What needs to be done :: Would you find each line in the entries below with the string "label" and copy it?

Supplied data ::

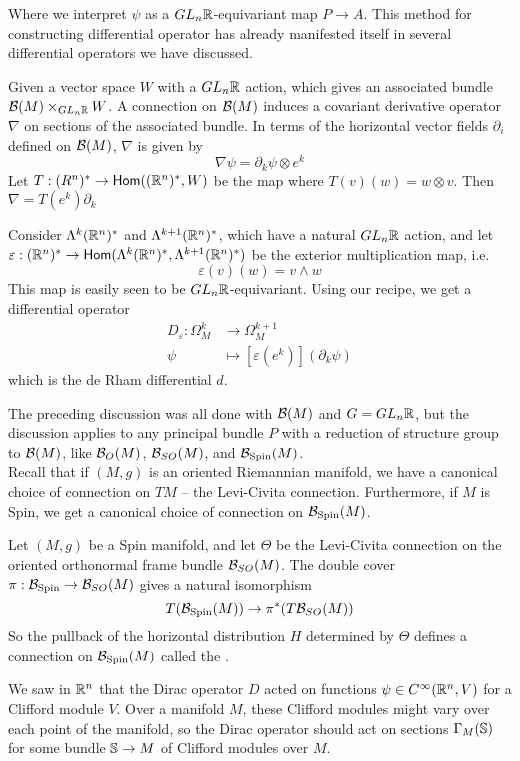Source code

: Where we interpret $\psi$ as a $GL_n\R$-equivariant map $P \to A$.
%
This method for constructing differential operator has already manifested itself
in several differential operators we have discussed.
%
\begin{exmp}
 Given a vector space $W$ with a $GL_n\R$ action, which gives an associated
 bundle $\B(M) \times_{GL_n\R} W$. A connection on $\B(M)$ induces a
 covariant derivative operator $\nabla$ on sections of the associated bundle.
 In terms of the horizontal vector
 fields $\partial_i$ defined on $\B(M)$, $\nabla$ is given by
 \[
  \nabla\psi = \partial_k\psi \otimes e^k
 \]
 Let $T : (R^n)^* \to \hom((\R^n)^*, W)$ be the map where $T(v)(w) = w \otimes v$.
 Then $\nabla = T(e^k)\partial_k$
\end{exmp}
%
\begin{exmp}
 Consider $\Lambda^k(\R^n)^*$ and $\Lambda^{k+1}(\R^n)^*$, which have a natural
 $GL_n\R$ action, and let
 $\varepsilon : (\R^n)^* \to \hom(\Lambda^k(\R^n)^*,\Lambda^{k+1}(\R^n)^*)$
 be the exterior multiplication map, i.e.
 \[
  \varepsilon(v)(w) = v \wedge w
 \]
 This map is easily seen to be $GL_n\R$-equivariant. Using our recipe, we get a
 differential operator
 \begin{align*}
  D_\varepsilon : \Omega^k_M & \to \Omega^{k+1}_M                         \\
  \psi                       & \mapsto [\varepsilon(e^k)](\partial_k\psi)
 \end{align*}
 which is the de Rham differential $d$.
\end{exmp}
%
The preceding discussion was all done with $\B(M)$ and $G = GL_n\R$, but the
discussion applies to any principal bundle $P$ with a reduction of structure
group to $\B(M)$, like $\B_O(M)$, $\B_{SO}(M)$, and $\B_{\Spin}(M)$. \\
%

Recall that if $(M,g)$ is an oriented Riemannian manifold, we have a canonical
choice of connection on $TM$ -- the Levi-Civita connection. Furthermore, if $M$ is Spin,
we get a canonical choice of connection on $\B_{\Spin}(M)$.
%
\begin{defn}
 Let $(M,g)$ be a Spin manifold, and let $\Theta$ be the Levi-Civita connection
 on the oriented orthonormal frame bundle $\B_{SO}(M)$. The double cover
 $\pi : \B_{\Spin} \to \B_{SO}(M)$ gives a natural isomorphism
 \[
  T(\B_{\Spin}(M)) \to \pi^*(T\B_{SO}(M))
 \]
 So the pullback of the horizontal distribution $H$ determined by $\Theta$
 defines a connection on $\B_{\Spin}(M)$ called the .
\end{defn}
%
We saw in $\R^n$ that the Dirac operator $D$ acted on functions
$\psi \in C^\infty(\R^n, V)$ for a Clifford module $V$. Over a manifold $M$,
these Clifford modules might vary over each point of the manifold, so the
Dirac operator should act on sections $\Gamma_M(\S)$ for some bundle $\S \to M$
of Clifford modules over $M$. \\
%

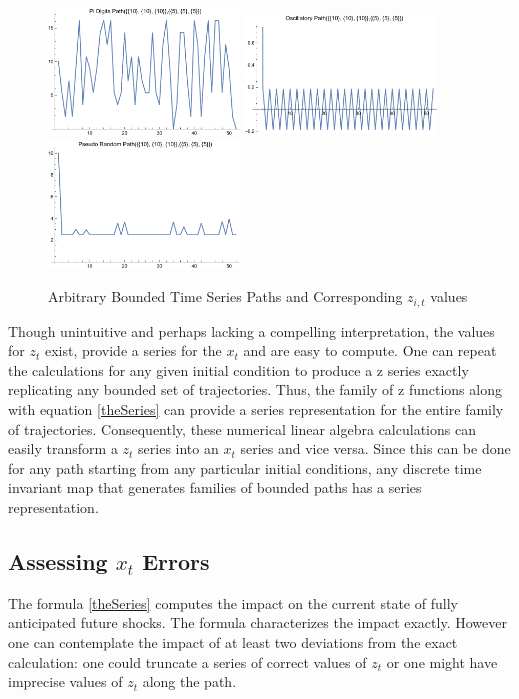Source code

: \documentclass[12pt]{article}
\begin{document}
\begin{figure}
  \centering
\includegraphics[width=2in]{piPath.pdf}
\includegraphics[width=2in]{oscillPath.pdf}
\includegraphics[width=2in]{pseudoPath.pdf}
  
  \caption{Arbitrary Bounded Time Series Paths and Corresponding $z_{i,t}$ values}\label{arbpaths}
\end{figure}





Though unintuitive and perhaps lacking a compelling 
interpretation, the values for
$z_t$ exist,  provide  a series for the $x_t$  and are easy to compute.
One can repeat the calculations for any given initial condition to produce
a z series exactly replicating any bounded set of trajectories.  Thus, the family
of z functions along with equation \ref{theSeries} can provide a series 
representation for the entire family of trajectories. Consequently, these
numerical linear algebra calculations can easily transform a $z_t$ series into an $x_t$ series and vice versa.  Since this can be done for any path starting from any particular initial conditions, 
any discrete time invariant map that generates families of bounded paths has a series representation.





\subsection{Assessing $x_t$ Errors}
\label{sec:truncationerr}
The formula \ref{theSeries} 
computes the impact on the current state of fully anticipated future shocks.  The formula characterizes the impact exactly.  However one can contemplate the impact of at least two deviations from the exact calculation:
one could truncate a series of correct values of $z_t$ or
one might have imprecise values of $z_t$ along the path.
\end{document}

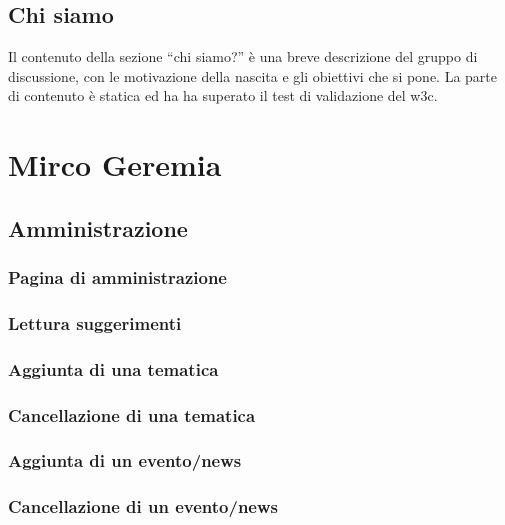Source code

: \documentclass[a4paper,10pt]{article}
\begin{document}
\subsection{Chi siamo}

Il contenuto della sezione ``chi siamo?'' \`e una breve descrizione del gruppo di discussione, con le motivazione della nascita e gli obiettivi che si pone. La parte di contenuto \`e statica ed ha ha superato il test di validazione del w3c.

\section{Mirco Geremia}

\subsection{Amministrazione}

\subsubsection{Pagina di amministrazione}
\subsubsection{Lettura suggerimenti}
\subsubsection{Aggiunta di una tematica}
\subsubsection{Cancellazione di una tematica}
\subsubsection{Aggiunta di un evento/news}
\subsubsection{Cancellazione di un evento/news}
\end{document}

Exercise output ::
  \caption{Arbitrary Bounded Time Series Paths and Corresponding $z_{i,t}$ values}\label{arbpaths}
\label{sec:truncationerr}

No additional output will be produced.